───── Record extracts

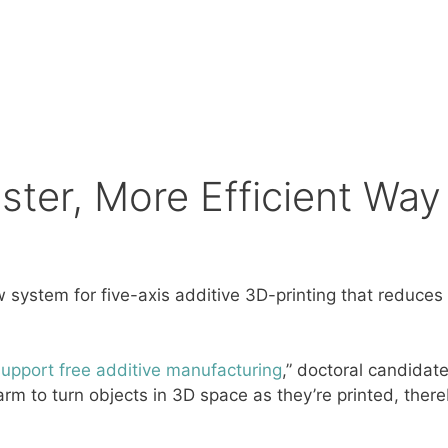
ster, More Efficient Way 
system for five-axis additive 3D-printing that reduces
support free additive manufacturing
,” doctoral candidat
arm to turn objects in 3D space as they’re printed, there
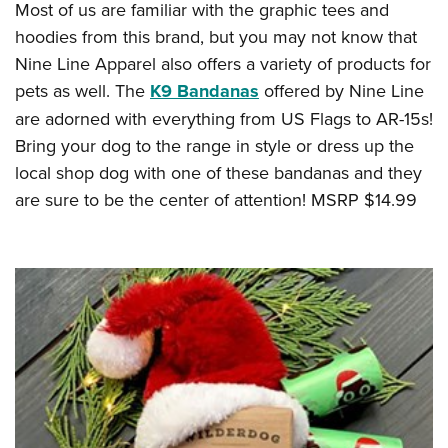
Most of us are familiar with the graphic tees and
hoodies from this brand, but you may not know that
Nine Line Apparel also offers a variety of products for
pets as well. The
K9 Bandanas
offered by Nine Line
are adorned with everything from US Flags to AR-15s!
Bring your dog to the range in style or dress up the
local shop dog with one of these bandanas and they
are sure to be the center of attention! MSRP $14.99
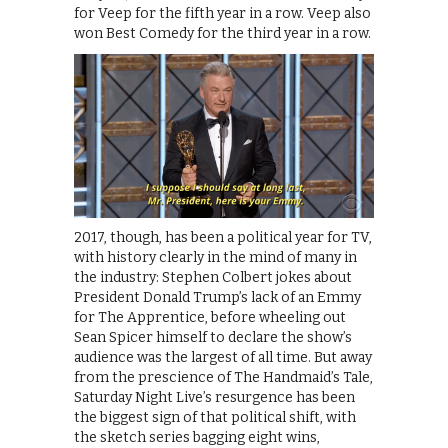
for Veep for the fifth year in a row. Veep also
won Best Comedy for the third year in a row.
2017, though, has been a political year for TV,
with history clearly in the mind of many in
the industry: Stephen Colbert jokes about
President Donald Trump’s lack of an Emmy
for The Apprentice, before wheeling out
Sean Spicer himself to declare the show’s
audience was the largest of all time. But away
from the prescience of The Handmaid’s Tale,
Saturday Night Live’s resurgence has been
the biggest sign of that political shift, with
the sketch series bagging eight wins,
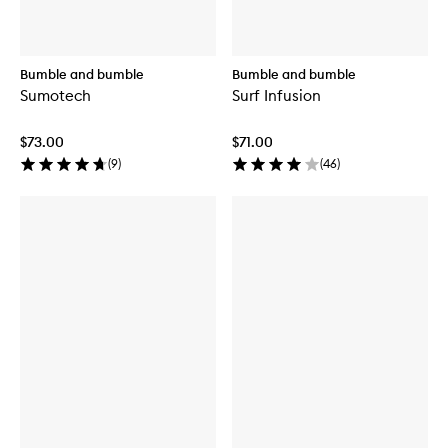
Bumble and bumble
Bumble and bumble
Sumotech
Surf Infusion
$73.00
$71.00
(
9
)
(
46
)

──────────

Task statement
Return every line of the preceding records in which the word "been" appears.

Task solution
2017, though, has been a political year for TV,
Saturday Night Live’s resurgence has been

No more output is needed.